Vorsicht bei der Kaltakquise

Die Frage, wie man an neue Objekte zur Vermittlung kommt, beschäftigt Makler in der Regel am meisten. Eine attraktive und verhältnismäßig einfache Form scheint hierfür das Nachtelefonieren von Immobilienanzeigen aus der Zeitung zu sein. Aber Achtung: dieses Vorgehen ist nicht erlaubt!

Was ist Kaltakquise?

Als Kaltakquise wird bezeichnet, wenn Sie als Makler um an neue Objekte zu kommen die Anbieter von Zeitungsannoncen anrufen und danach fragen, ob Sie das beschriebene Objekt in Ihr Angebot aufnehmen dürfen.

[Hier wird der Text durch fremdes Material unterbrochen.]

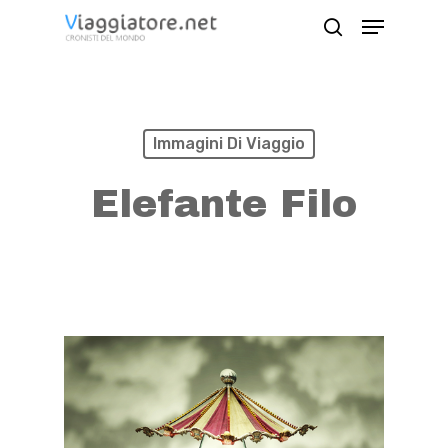
Skip
Menu
search
to
Close
main
Menu
content
Immagini Di Viaggio
Elefante Filo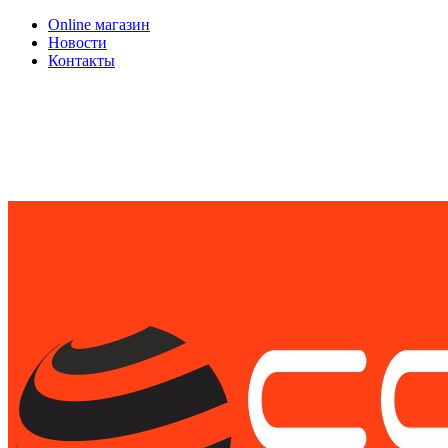
Online магазин
Новости
Контакты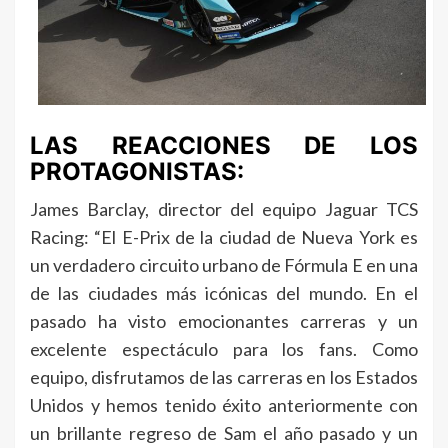
LAS REACCIONES DE LOS
PROTAGONISTAS:
James Barclay, director del equipo Jaguar TCS
Racing: “El E-Prix de la ciudad de Nueva York es
un verdadero circuito urbano de Fórmula E en una
de las ciudades más icónicas del mundo. En el
pasado ha visto emocionantes carreras y un
excelente espectáculo para los fans. Como
equipo, disfrutamos de las carreras en los Estados
Unidos y hemos tenido éxito anteriormente con
un brillante regreso de Sam el año pasado y un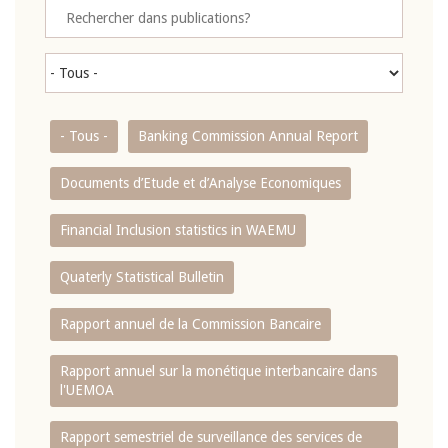
- Tous -
Banking Commission Annual Report
Documents d’Etude et d’Analyse Economiques
Financial Inclusion statistics in WAEMU
Quaterly Statistical Bulletin
Rapport annuel de la Commission Bancaire
Rapport annuel sur la monétique interbancaire dans
l'UEMOA
Rapport semestriel de surveillance des services de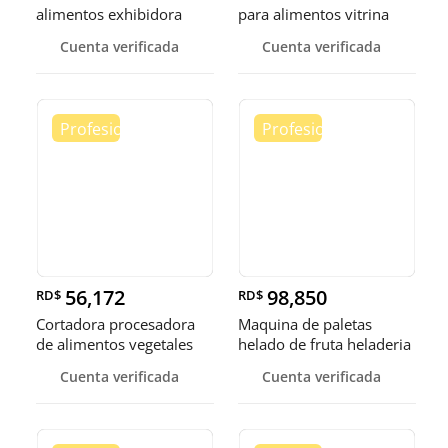
alimentos exhibidora
para alimentos vitrina
calen
cale
Cuenta verificada
Cuenta verificada
56,172
98,850
RD$
RD$
Cortadora procesadora
Maquina de paletas
de alimentos vegetales
helado de fruta heladeria
fruta
helad
Cuenta verificada
Cuenta verificada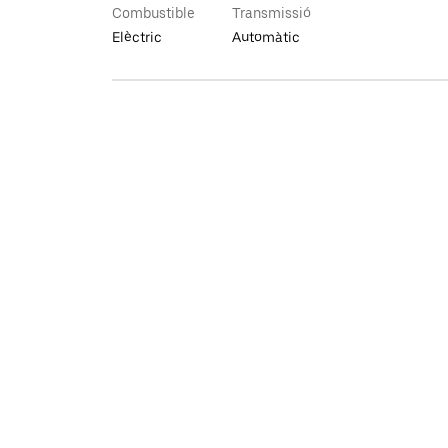
Combustible
Transmissió
Elèctric
Automàtic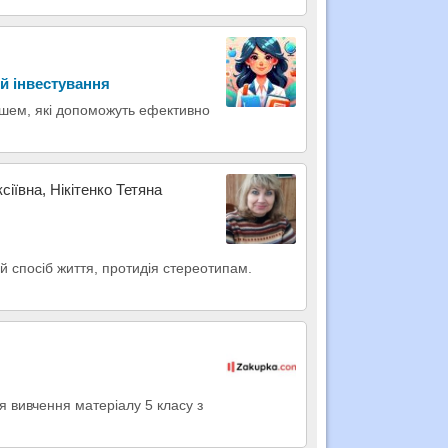
ій інвестування
ашем, які допоможуть ефективно
іївна, Нікітенко Тетяна
й спосіб життя, протидія стереотипам.
я вивчення матеріалу 5 класу з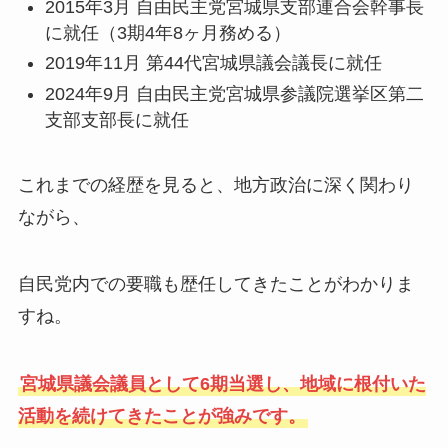
2015年3月 自由民主党宮城県支部連合会幹事長
に就任（3期4年8ヶ月務める）
2019年11月 第44代宮城県議会議長に就任
2024年9月 自由民主党宮城県参議院選挙区第二
支部支部長に就任
これまでの経歴を見ると、地方政治に深く関わり
ながら、
自民党内での要職も歴任してきたことがわかりま
すね。
宮城県議会議員として6期当選し、地域に根付いた
活動を続けてきたことが強みです。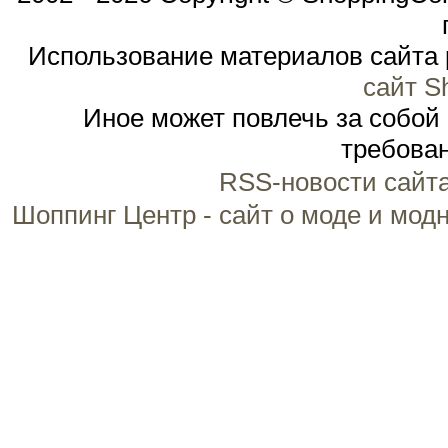
Использование материалов сайта 
сайт S
Иное может повлечь за собой
требован
RSS-новости сайт
Шоппинг Центр - сайт о моде и мод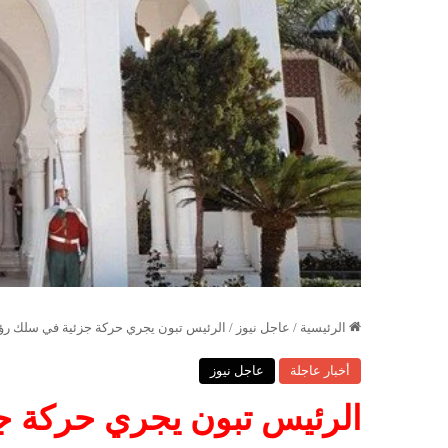
الرئيسية
/
عاجل نيوز
/
الرئيس تبون يجري حركة جزئية في سلك رؤساء
أخبار عاجلة
عاجل نيوز
الرئيس تبون يجري حركة ج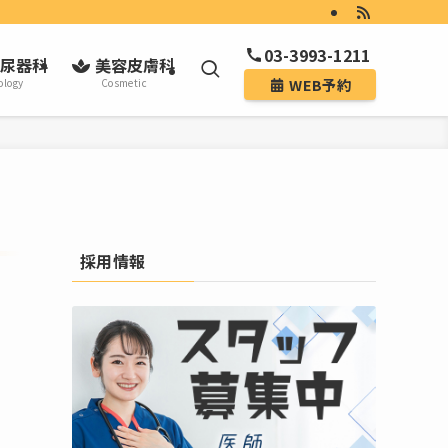
03-3993-1211
尿器科
美容皮膚科
WEB予約
ology
Cosmetic
採用情報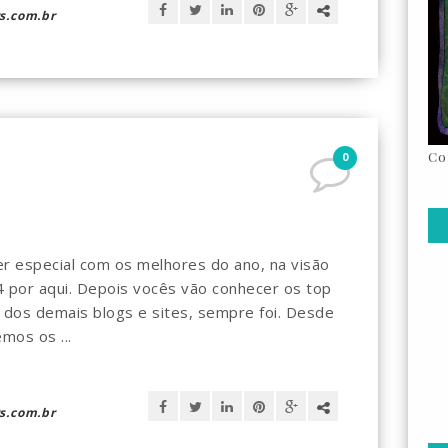
s.com.br
Co
0
r especial com os melhores do ano, na visão
 por aqui. Depois vocês vão conhecer os top
 dos demais blogs e sites, sempre foi. Desde
os os ...
s.com.br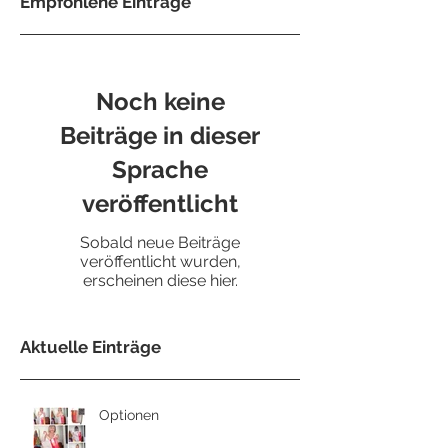
Empfohlene Einträge
Noch keine
Beiträge in dieser
Sprache
veröffentlicht
Sobald neue Beiträge
veröffentlicht wurden,
erscheinen diese hier.
Aktuelle Einträge
Optionen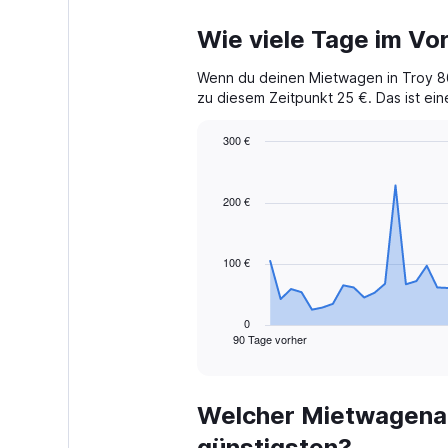
Wie viele Tage im Vor
Wenn du deinen Mietwagen in Troy 86 
zu diesem Zeitpunkt 25 €. Das ist ein
300 €
Chart
Chart
graphic.
with
91
200 €
data
points.
100 €
The
chart
has
1
0
90 Tage vorher
X
End
of
axis
interactive
displaying
chart
categories.
Welcher Mietwagenanb
Range:
91
günstigsten?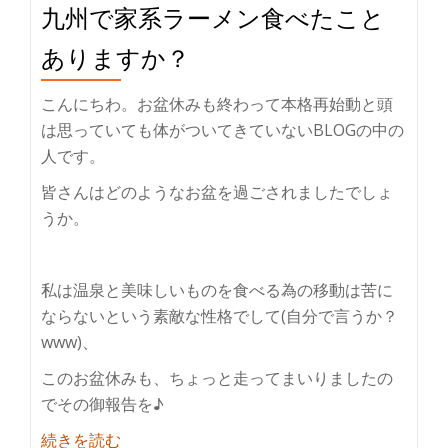
九州で家系ラーメン食べたこと
♪
ありますか？
こんにちわ。お盆休みも終わって本格再始動と頭
は思っていても体がついてきていないBLOGの中の
人です。
皆さんはどのようなお盆を過ごされましたでしょ
うか。
私は温泉と美味しいものを食べる為の移動は苦に
ならないという素敵な性格でして(自分で言うか？
www)、
このお盆休みも、ちょっと走ってまいりましたの
でその御報告を♪
紹
続きを読む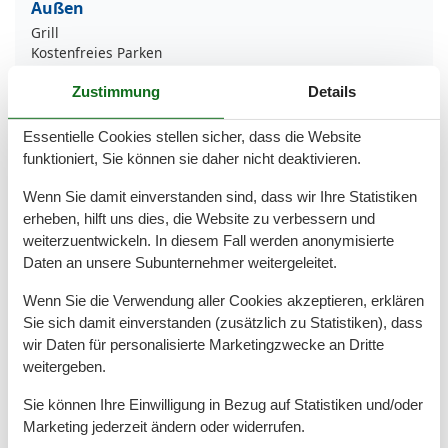
Außen
Grill
Kostenfreies Parken
Zustimmung
Details
Außenanlage
GARTEN
Essentielle Cookies stellen sicher, dass die Website
Gartenmöbel
PKW-Parkplatz
funktioniert, Sie können sie daher nicht deaktivieren.
Terrasse
Wenn Sie damit einverstanden sind, dass wir Ihre Statistiken
Terrassenmöbel
erheben, hilft uns dies, die Website zu verbessern und
Badezimmer
weiterzuentwickeln. In diesem Fall werden anonymisierte
Daten an unsere Subunternehmer weitergeleitet.
Bad/WC
Dusche
Wenn Sie die Verwendung aller Cookies akzeptieren, erklären
Dusche/WC
Sie sich damit einverstanden (zusätzlich zu Statistiken), dass
Basic
wir Daten für personalisierte Marketingzwecke an Dritte
weitergeben.
Größe
45 m²
Küchen
1
Sie können Ihre Einwilligung in Bezug auf Statistiken und/oder
Wohnzimmer
1
Marketing jederzeit ändern oder widerrufen.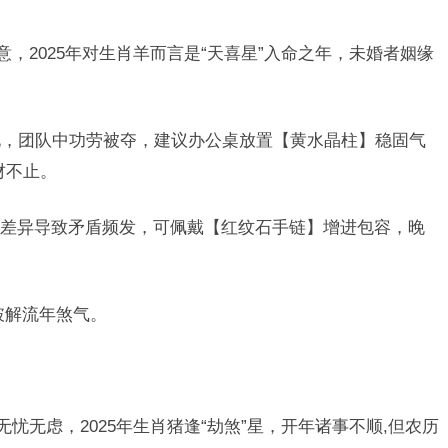
意，2025年对生肖羊而言是“天喜星”入命之年，未婚者姻缘
化，团队中功劳被夺，建议办公桌放置【黄水晶柱】稳固气
财不止。
差异导致矛盾频发，可佩戴【红纹石手链】增进包容，晚
破解流年煞气。
无忧无虑，2025年生肖猪逢“劫煞”星，开年诸事不顺,但农历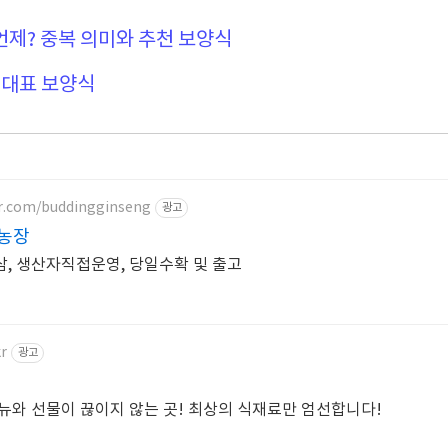
 언제? 중복 의미와 추천 보양식
 대표 보양식
er.com/buddingginseng
광고
농장
, 생산자직접운영, 당일수확 및 출고
kr
광고
뉴와 선물이 끊이지 않는 곳! 최상의 식재료만 엄선합니다!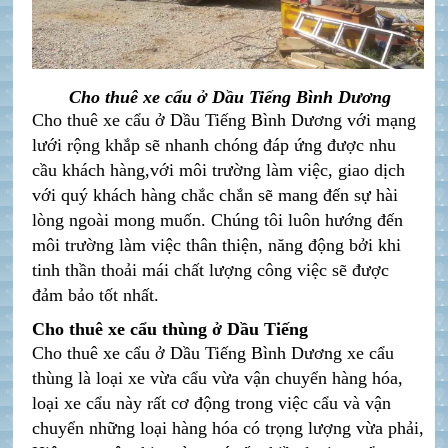
Cho thuê xe cẩu ở Dầu Tiếng Bình Dương
Cho thuê xe cẩu ở Dầu Tiếng Bình Dương
với mạng
lưới rộng khắp sẽ nhanh chóng đáp ứng được nhu
cầu khách hàng,với môi trường làm việc, giao dịch
với quý khách hàng chắc chắn sẽ mang đến sự hài
lòng ngoài mong muốn. Chúng tôi luôn hướng đến
môi trường làm việc thân thiện, năng động bởi khi
tinh thần thoải mái chất lượng công việc sẽ được
đảm bảo tốt nhất.
Cho thuê xe cẩu thùng ở Dầu Tiếng
Cho thuê xe cẩu ở Dầu Tiếng Bình Dương x
e cẩu
thùng là loại xe vừa cẩu vừa vận chuyển hàng hóa,
loại xe cẩu này rất cơ động trong việc cẩu và vận
chuyển những loại hàng hóa có trọng lượng vừa phải,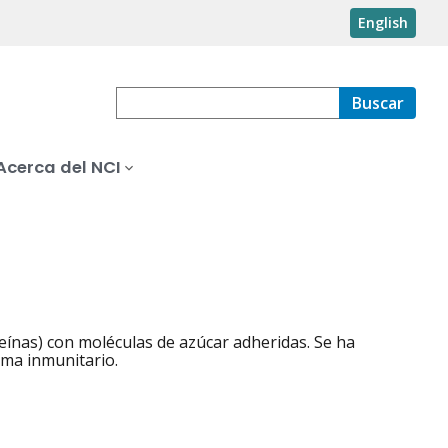
English
Buscar
Acerca del NCI
ínas) con moléculas de azúcar adheridas. Se ha
ema inmunitario.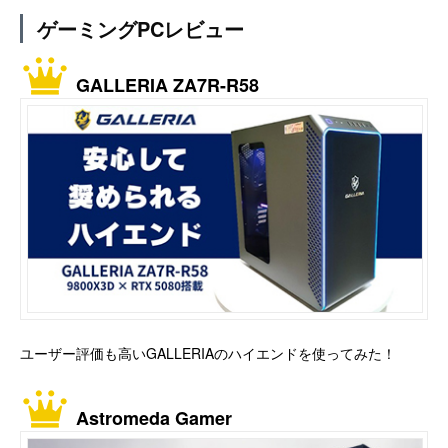
ゲーミングPCレビュー
GALLERIA ZA7R-R58
ユーザー評価も高いGALLERIAのハイエンドを使ってみた！
Astromeda Gamer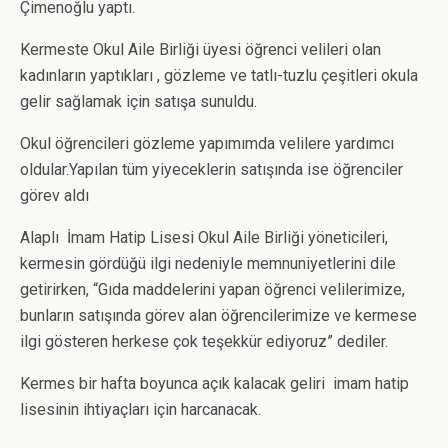
Çimenoğlu yaptı.
Kermeste Okul Aile Birliği üyesi öğrenci velileri olan
kadınların yaptıkları , gözleme ve tatlı-tuzlu çeşitleri okula
gelir sağlamak için satışa sunuldu.
Okul öğrencileri gözleme yapımımda velilere yardımcı
oldular.Yapılan tüm yiyeceklerin satışında ise öğrenciler
görev aldı
Alaplı İmam Hatip Lisesi Okul Aile Birliği yöneticileri,
kermesin gördüğü ilgi nedeniyle memnuniyetlerini dile
getirirken, “Gıda maddelerini yapan öğrenci velilerimize,
bunların satışında görev alan öğrencilerimize ve kermese
ilgi gösteren herkese çok teşekkür ediyoruz” dediler.
Kermes bir hafta boyunca açık kalacak geliri imam hatip
lisesinin ihtiyaçları için harcanacak.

Diese Form der Akquise wurde früher auch oft und gerne von den Maklern genutzt, da sie eine einfache und vielversprechende Art zum Erhalten neuer Objekte war. Die Nachfrage wurde schließlich oft positiv beantwortet, da der Inserent sein Objekt möglichst schnell und zuverlässig vermittelt haben wollte und die Vermittlung durch Sie als Makler für ihn kostenlos war.

Gesetz zur Bekämpfung unerlaubter Telefonwerbung

Doch bereits seit August 2009 ist dieses Vorgehen nicht mehr erlaubt. Nach § 7 Absatz 2 Nr. 2 des Gesetzes zur Bekämpfung unerlaubter Telefonwerbung sind geschäftlich motivierte Anrufe gegenüber Verbrauchern verboten, wenn diese nicht zuvor ausdrücklich erklärt haben, dass sie angerufen werden dürfen.

Kaltakquise für Makler nicht erlaubt

Das Nachtelefonieren von Anbietern aus Zeitungsannoncen ist nicht erlaubt; Bild: © Minerva Studio – Fotolia.com

Kritik

Für einige Bereiche ist dieses Gesetz mit Sicherheit sinnvoll. Jeder, der schon mal unaufgefordert sonntags von einer unbekannten Lotterie angerufen wurde, wird das bestätigen können. Aber mit dem Gesetz zur Bekämpfung unerlaubter Telefonwerbung sollten vor allem derartige Werbeanrufe verboten werden, die völlig ahnungslosen Menschen ein Produkt verkaufen wollten, zu dem die angerufenen höchstens rein zufälligen Bezug hatten.

Für die Immobilienbranche und das Nachtelefonieren von Zeitungsannoncen hingegen ist dieses Verbot absolut überzogen. Die Anbieter haben freiwillig ihre Telefonnummer in die Zeitung gestellt und rechnen somit mit Anrufen. Zudem wollen sie ihr Objekt vermitteln und werden nur aus genau diesem Grund angerufen, es findet kein Angebot über etwas Unerwünschtes statt.

Noch weitere Einschränkungen

Das unaufgeforderte Anrufen eines Kunden ist demnach nur erlaubt, wenn ein gültiger Vertrag zwischen den Parteien besteht und Sie Ihren Kunden im Rahmen Ihrer vertraglichen Nebenpflichten kontaktieren müssen. Das Verbot geht sogar so weit, dass Sie nicht einmal als Nachfrage zu einem übersendeten Exposé Ihren Kunden ungefragt anrufen dürfen, da hier ja noch kein Vertragsverhältnis besteht. Besteht dieses über eine bestimmte Vermittlung, dürfen Sie den gleichen Kunden aber auch nicht zu einem anderen Objekt anrufen.

Zusammengefasst dürfen Sie mit geschäftlichem Hintergrund nur dann einen Kunden anrufen, wenn Sie durch den Anruf Ihre vertraglichen Pflichten erfüllen oder Sie eine eindeutige Einwilligung des Kunden vorweisen können. Lassen Sie sich deshalb bestenfalls bei jedem Exposé, bei jeder Selbstauskunft, bei jedem Flyer, Rundschreiben etc. die ausdrückliche Einwilligung durch ein vorgedrucktes Anschriftenfeld erklären. Von der Kaltakquise sollten Sie jedoch unbedingt Abstand nehmen.